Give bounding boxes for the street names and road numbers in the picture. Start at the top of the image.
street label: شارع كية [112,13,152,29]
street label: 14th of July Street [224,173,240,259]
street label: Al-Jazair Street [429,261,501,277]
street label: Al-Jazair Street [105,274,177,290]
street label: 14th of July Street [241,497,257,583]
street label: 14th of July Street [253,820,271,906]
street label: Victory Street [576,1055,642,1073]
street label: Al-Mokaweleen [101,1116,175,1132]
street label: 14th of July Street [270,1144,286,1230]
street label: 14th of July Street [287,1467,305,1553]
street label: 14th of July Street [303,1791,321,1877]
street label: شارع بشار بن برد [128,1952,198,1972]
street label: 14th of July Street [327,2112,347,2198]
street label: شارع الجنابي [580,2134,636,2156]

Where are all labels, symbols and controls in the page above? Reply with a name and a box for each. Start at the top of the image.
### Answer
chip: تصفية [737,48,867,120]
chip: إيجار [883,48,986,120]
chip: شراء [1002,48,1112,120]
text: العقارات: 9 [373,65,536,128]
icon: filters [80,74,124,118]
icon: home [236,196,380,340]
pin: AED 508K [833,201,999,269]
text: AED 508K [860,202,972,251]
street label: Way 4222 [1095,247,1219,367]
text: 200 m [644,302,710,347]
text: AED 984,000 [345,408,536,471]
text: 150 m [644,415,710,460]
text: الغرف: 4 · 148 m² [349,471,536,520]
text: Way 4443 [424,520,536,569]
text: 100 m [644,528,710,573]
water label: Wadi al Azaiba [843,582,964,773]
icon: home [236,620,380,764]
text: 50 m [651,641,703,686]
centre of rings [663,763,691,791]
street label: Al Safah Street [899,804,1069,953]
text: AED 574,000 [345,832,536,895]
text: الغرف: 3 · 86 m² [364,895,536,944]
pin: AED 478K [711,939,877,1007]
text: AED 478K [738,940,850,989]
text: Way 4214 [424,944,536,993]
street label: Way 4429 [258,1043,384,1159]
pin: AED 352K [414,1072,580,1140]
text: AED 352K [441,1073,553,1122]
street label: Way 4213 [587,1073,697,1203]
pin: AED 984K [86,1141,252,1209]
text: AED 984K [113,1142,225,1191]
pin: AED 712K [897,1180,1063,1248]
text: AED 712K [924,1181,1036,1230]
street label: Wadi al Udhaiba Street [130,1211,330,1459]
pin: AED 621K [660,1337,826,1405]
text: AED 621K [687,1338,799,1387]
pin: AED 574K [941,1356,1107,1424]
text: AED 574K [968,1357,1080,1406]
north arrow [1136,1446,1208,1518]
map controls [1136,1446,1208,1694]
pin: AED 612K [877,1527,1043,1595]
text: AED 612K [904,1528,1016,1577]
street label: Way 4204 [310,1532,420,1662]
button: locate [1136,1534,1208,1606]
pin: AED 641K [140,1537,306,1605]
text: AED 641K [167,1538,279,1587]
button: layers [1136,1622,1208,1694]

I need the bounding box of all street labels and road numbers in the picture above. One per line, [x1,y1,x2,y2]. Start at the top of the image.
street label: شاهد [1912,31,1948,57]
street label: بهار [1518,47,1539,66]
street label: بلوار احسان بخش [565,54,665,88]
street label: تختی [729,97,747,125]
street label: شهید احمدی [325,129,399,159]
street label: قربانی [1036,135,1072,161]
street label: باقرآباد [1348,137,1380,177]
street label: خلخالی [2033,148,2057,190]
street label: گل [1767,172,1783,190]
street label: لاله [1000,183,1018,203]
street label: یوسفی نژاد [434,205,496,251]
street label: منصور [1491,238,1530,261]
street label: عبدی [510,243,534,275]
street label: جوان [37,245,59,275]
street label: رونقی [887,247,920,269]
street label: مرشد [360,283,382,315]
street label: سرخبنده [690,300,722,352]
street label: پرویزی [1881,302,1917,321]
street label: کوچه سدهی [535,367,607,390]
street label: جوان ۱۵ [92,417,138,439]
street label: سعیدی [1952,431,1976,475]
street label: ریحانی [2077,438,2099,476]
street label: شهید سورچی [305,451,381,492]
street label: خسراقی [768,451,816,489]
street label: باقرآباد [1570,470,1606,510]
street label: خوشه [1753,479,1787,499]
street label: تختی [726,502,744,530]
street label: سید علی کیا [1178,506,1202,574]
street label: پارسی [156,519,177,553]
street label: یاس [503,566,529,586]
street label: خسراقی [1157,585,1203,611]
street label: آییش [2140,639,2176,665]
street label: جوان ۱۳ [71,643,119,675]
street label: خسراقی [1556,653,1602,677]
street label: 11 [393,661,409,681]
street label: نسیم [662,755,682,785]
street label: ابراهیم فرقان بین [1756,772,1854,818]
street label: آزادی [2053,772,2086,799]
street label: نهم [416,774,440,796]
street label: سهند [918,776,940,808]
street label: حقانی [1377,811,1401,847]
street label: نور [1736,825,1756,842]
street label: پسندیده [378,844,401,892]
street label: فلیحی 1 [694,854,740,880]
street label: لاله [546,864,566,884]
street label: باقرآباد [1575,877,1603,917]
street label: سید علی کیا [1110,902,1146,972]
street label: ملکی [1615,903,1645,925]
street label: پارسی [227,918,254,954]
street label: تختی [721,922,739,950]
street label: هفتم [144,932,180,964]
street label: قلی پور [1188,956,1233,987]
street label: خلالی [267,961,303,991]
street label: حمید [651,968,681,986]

[Action item]: All of the listing above should be restated word for word.

[Exercise result]:
Give bounding boxes for the street names and road numbers in the picture. Start at the top of the image.
street label: شارع كية [112,13,152,29]
street label: 14th of July Street [224,173,240,259]
street label: Al-Jazair Street [429,261,501,277]
street label: Al-Jazair Street [105,274,177,290]
street label: 14th of July Street [241,497,257,583]
street label: 14th of July Street [253,820,271,906]
street label: Victory Street [576,1055,642,1073]
street label: Al-Mokaweleen [101,1116,175,1132]
street label: 14th of July Street [270,1144,286,1230]
street label: 14th of July Street [287,1467,305,1553]
street label: 14th of July Street [303,1791,321,1877]
street label: شارع بشار بن برد [128,1952,198,1972]
street label: 14th of July Street [327,2112,347,2198]
street label: شارع الجنابي [580,2134,636,2156]

Where are all labels, symbols and controls in the page above? Reply with a name and a box for each. Start at the top of the image.
### Answer
chip: تصفية [737,48,867,120]
chip: إيجار [883,48,986,120]
chip: شراء [1002,48,1112,120]
text: العقارات: 9 [373,65,536,128]
icon: filters [80,74,124,118]
icon: home [236,196,380,340]
pin: AED 508K [833,201,999,269]
text: AED 508K [860,202,972,251]
street label: Way 4222 [1095,247,1219,367]
text: 200 m [644,302,710,347]
text: AED 984,000 [345,408,536,471]
text: 150 m [644,415,710,460]
text: الغرف: 4 · 148 m² [349,471,536,520]
text: Way 4443 [424,520,536,569]
text: 100 m [644,528,710,573]
water label: Wadi al Azaiba [843,582,964,773]
icon: home [236,620,380,764]
text: 50 m [651,641,703,686]
centre of rings [663,763,691,791]
street label: Al Safah Street [899,804,1069,953]
text: AED 574,000 [345,832,536,895]
text: الغرف: 3 · 86 m² [364,895,536,944]
pin: AED 478K [711,939,877,1007]
text: AED 478K [738,940,850,989]
text: Way 4214 [424,944,536,993]
street label: Way 4429 [258,1043,384,1159]
pin: AED 352K [414,1072,580,1140]
text: AED 352K [441,1073,553,1122]
street label: Way 4213 [587,1073,697,1203]
pin: AED 984K [86,1141,252,1209]
text: AED 984K [113,1142,225,1191]
pin: AED 712K [897,1180,1063,1248]
text: AED 712K [924,1181,1036,1230]
street label: Wadi al Udhaiba Street [130,1211,330,1459]
pin: AED 621K [660,1337,826,1405]
text: AED 621K [687,1338,799,1387]
pin: AED 574K [941,1356,1107,1424]
text: AED 574K [968,1357,1080,1406]
north arrow [1136,1446,1208,1518]
map controls [1136,1446,1208,1694]
pin: AED 612K [877,1527,1043,1595]
text: AED 612K [904,1528,1016,1577]
street label: Way 4204 [310,1532,420,1662]
button: locate [1136,1534,1208,1606]
pin: AED 641K [140,1537,306,1605]
text: AED 641K [167,1538,279,1587]
button: layers [1136,1622,1208,1694]

I need the bounding box of all street labels and road numbers in the picture above. One per line, [x1,y1,x2,y2]. Start at the top of the image.
street label: شاهد [1912,31,1948,57]
street label: بهار [1518,47,1539,66]
street label: بلوار احسان بخش [565,54,665,88]
street label: تختی [729,97,747,125]
street label: شهید احمدی [325,129,399,159]
street label: قربانی [1036,135,1072,161]
street label: باقرآباد [1348,137,1380,177]
street label: خلخالی [2033,148,2057,190]
street label: گل [1767,172,1783,190]
street label: لاله [1000,183,1018,203]
street label: یوسفی نژاد [434,205,496,251]
street label: منصور [1491,238,1530,261]
street label: عبدی [510,243,534,275]
street label: جوان [37,245,59,275]
street label: رونقی [887,247,920,269]
street label: مرشد [360,283,382,315]
street label: سرخبنده [690,300,722,352]
street label: پرویزی [1881,302,1917,321]
street label: کوچه سدهی [535,367,607,390]
street label: جوان ۱۵ [92,417,138,439]
street label: سعیدی [1952,431,1976,475]
street label: ریحانی [2077,438,2099,476]
street label: شهید سورچی [305,451,381,492]
street label: خسراقی [768,451,816,489]
street label: باقرآباد [1570,470,1606,510]
street label: خوشه [1753,479,1787,499]
street label: تختی [726,502,744,530]
street label: سید علی کیا [1178,506,1202,574]
street label: پارسی [156,519,177,553]
street label: یاس [503,566,529,586]
street label: خسراقی [1157,585,1203,611]
street label: آییش [2140,639,2176,665]
street label: جوان ۱۳ [71,643,119,675]
street label: خسراقی [1556,653,1602,677]
street label: 11 [393,661,409,681]
street label: نسیم [662,755,682,785]
street label: ابراهیم فرقان بین [1756,772,1854,818]
street label: آزادی [2053,772,2086,799]
street label: نهم [416,774,440,796]
street label: سهند [918,776,940,808]
street label: حقانی [1377,811,1401,847]
street label: نور [1736,825,1756,842]
street label: پسندیده [378,844,401,892]
street label: فلیحی 1 [694,854,740,880]
street label: لاله [546,864,566,884]
street label: باقرآباد [1575,877,1603,917]
street label: سید علی کیا [1110,902,1146,972]
street label: ملکی [1615,903,1645,925]
street label: پارسی [227,918,254,954]
street label: تختی [721,922,739,950]
street label: هفتم [144,932,180,964]
street label: قلی پور [1188,956,1233,987]
street label: خلالی [267,961,303,991]
street label: حمید [651,968,681,986]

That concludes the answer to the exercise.